In the records that follow, find each line containing "back" and copy it.

━━ Dataset content

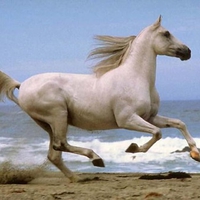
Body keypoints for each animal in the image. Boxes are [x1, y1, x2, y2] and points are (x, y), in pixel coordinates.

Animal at [0, 16, 200, 182]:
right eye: (166, 33)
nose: (187, 51)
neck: (136, 78)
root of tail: (22, 85)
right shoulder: (127, 119)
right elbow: (157, 133)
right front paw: (133, 148)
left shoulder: (149, 117)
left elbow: (179, 123)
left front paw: (195, 153)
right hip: (58, 116)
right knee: (60, 144)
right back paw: (95, 159)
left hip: (47, 124)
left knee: (54, 154)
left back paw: (77, 177)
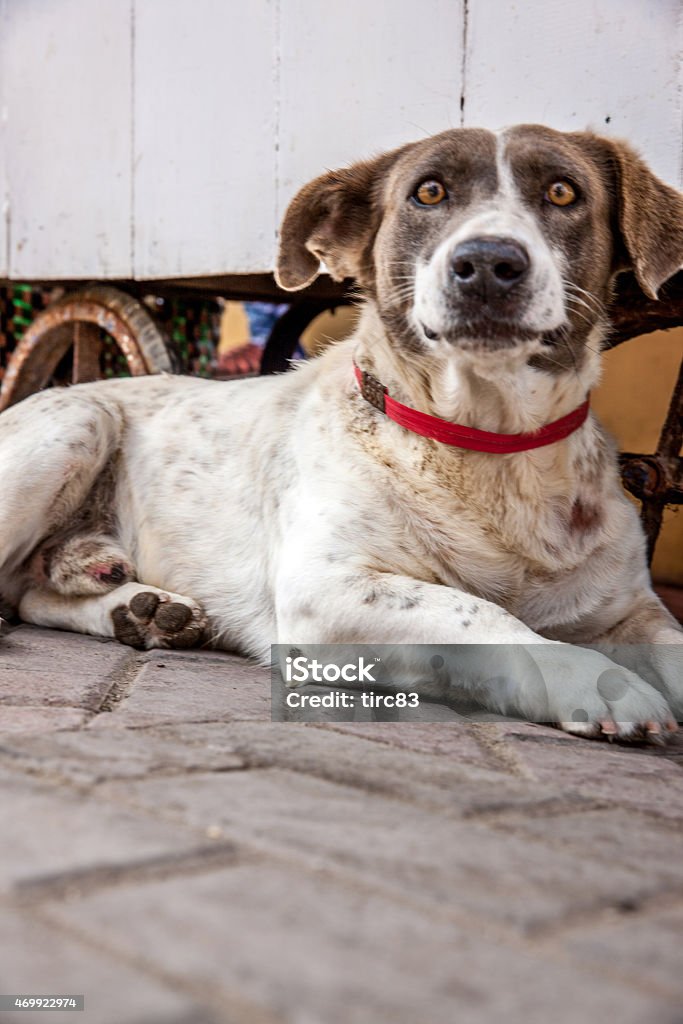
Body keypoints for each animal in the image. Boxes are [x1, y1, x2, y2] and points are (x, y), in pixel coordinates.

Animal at [1, 123, 683, 741]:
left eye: (563, 193)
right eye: (429, 192)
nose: (489, 262)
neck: (490, 449)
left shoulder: (631, 607)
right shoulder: (324, 591)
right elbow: (479, 611)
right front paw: (594, 678)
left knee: (28, 592)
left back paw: (139, 609)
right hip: (79, 420)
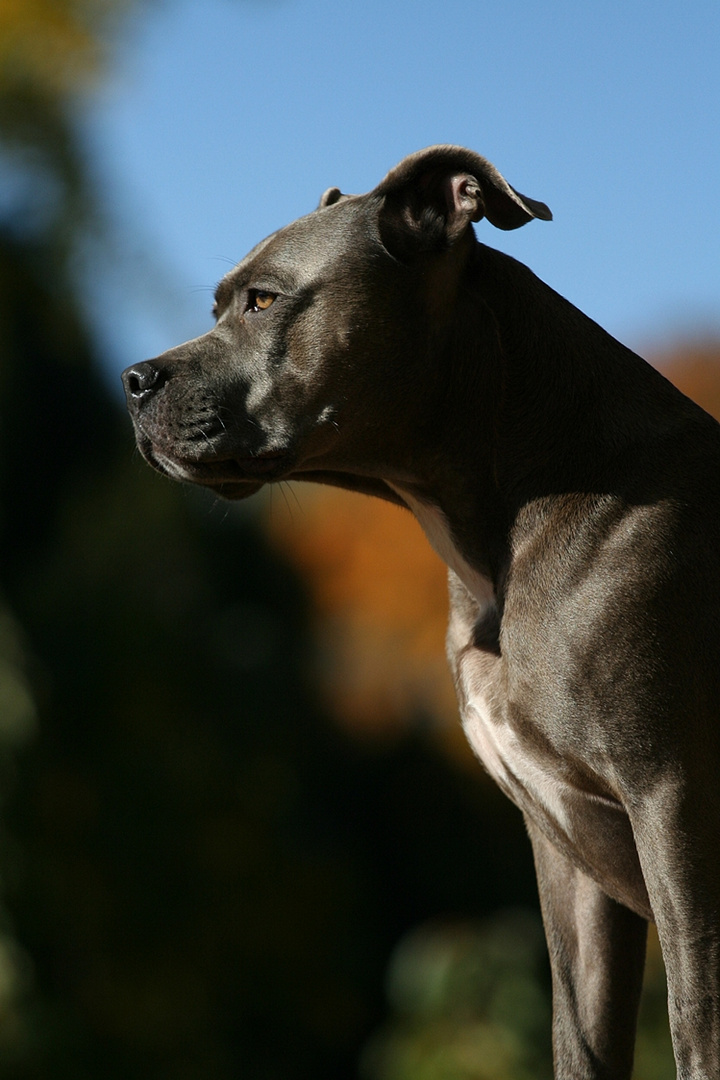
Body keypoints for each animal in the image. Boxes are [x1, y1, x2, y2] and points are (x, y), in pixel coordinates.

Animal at [122, 145, 720, 1080]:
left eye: (263, 301)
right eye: (219, 304)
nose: (134, 379)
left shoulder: (674, 805)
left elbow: (697, 1023)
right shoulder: (572, 861)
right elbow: (580, 1040)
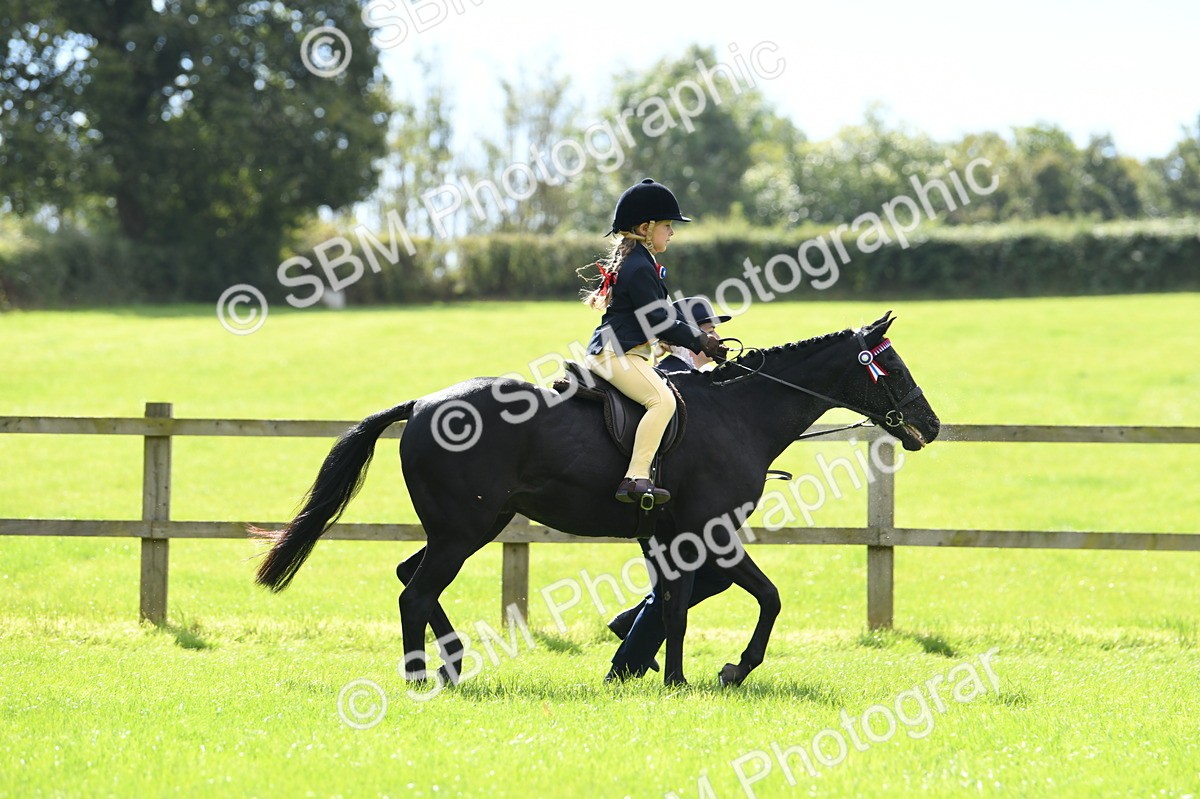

━━━━

Solution below:
right back paw: (95, 159)
left back paw: (77, 177)
left back paw: (139, 609)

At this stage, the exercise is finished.